BTW, I feel like this weighted average step is kind of a patch to compensate for a weakness of SD: why can’t we do inference only on the conditional version and get good results? Why should we ever have to hide information to the network? I think that sooner or later, someone will improve SD to get good results without doing 2 passes to the network at each step.

Fahim · October 27, 2022, 7:52am

I’ve added a notebook with all the different guidance variations discussed in this thread so far with code for each as well as the final output compared. The notebook also contains links to each post in this thread which provided a new method.

If I’ve missed any, please let me know and I’ll update

Here’s a sample of the final output … sorry about the duplicated output in the second image — in a rush.

Edit: @akash5474 Here’s the notebook I mentioned earlier.
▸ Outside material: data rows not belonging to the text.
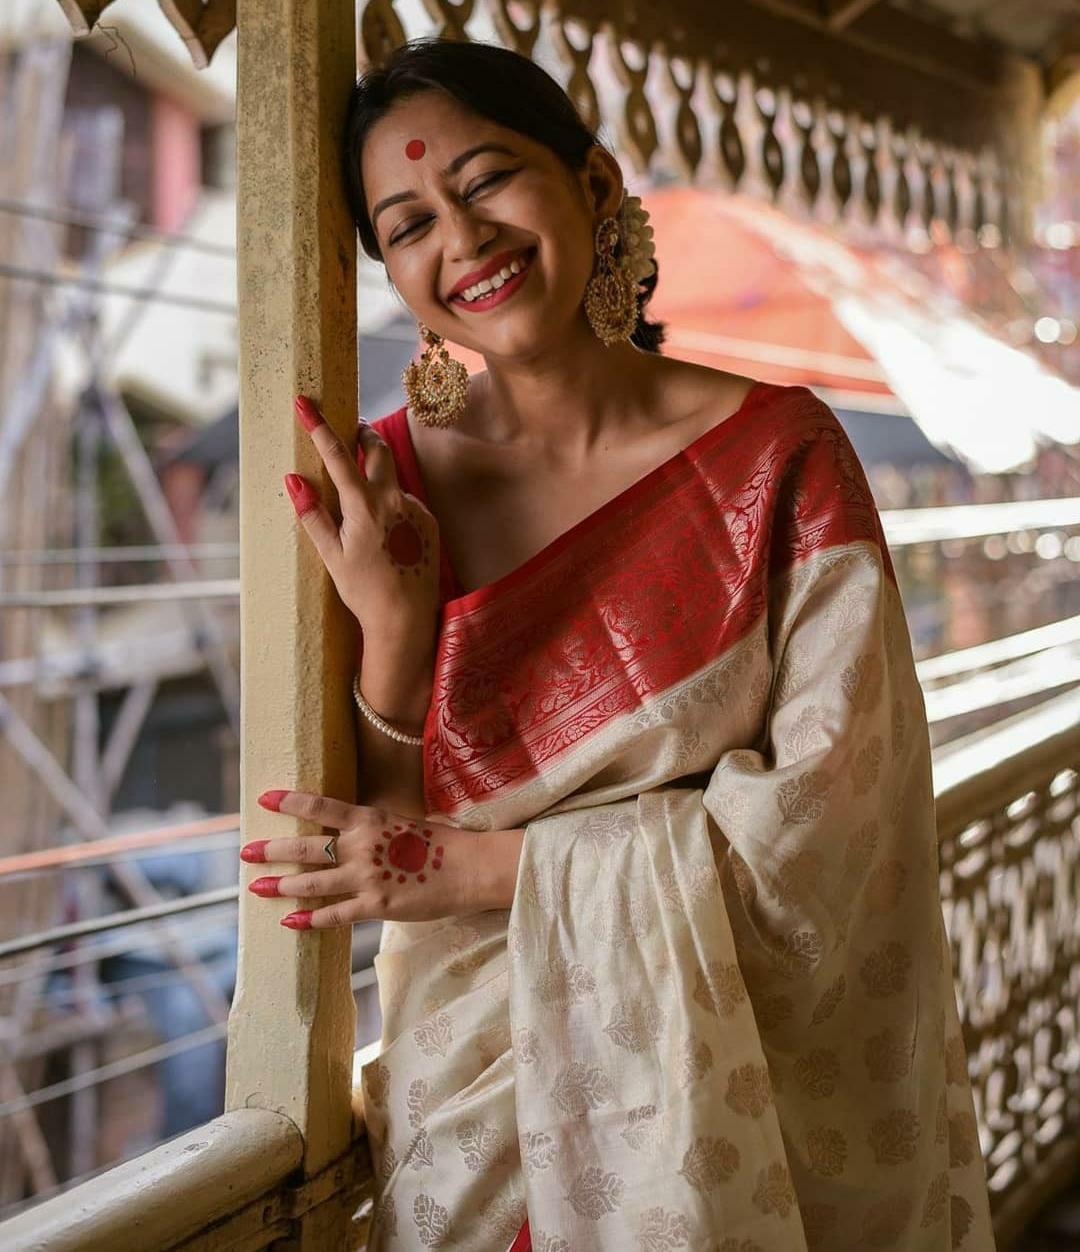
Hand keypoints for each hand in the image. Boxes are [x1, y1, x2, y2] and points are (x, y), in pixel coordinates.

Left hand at [241, 788, 491, 926]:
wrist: (470, 868)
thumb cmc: (441, 845)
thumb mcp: (401, 824)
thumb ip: (372, 829)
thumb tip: (347, 833)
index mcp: (369, 818)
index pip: (320, 806)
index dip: (289, 802)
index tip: (263, 798)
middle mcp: (361, 845)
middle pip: (305, 847)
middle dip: (271, 850)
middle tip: (245, 851)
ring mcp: (366, 876)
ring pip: (312, 882)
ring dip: (281, 885)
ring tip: (257, 887)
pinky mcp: (375, 904)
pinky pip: (334, 914)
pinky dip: (309, 919)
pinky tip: (290, 921)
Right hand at [284, 396, 439, 659]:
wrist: (406, 618)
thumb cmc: (364, 591)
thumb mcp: (332, 555)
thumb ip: (313, 515)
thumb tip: (293, 479)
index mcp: (366, 507)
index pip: (338, 456)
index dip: (319, 426)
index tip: (304, 401)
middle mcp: (395, 501)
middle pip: (378, 449)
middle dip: (362, 434)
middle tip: (349, 430)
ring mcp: (415, 510)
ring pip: (392, 478)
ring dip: (376, 474)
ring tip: (360, 497)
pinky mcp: (429, 522)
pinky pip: (405, 501)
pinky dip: (390, 503)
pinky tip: (383, 530)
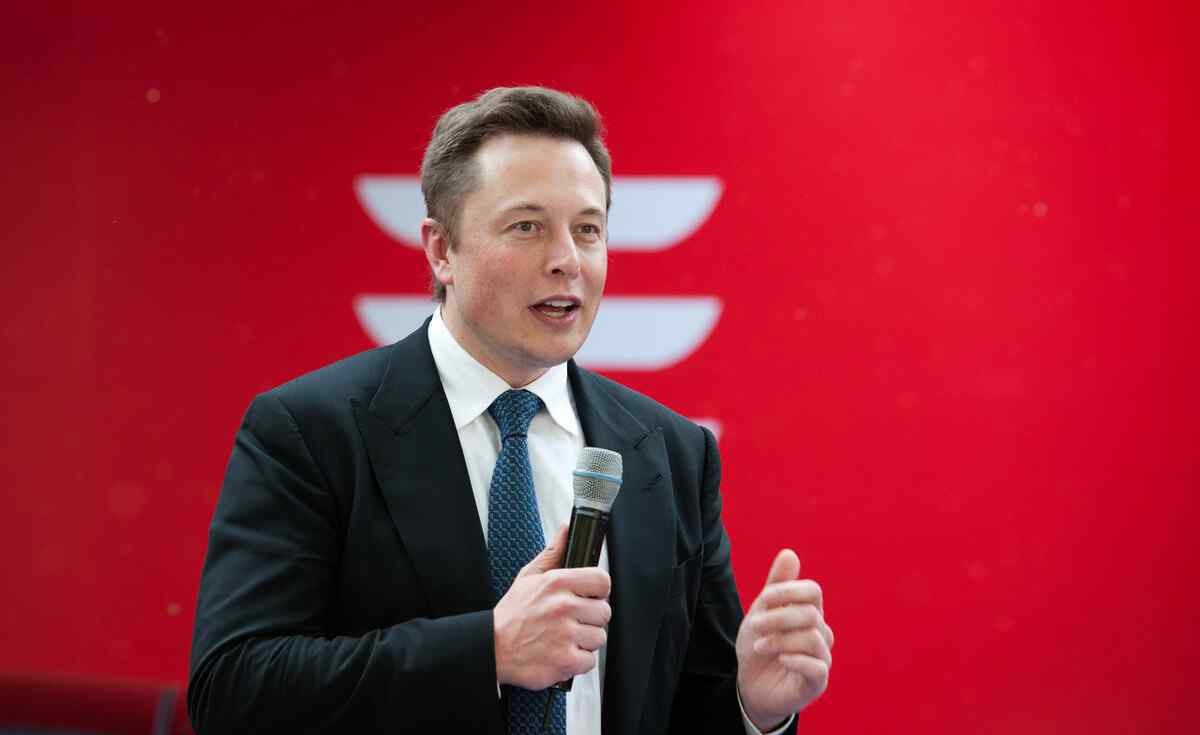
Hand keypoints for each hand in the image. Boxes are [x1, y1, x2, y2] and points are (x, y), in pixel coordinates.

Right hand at [493, 525, 612, 689]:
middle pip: (604, 612)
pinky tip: (562, 653)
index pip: (602, 581)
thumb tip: (566, 528)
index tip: (589, 597)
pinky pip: (590, 660)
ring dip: (585, 640)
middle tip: (572, 621)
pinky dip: (578, 661)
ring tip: (564, 638)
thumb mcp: (529, 576)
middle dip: (590, 618)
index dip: (598, 591)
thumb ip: (552, 552)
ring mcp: (565, 635)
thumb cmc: (512, 614)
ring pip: (599, 637)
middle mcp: (563, 607)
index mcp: (557, 583)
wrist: (492, 648)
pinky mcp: (566, 660)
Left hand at [735, 549, 833, 730]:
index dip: (789, 590)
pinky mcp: (818, 681)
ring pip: (812, 638)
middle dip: (777, 617)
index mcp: (809, 613)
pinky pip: (817, 666)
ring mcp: (822, 658)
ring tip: (759, 646)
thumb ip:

And I was wrong about there not being differences, I think I had the code wrong or something in my original work. Re-did the notebook again today and I do see the differences in the various options. So just retracting what I said earlier …

I couldn’t get your code to work the way you posted but it worked with a minor modification — please let me know if I missed something.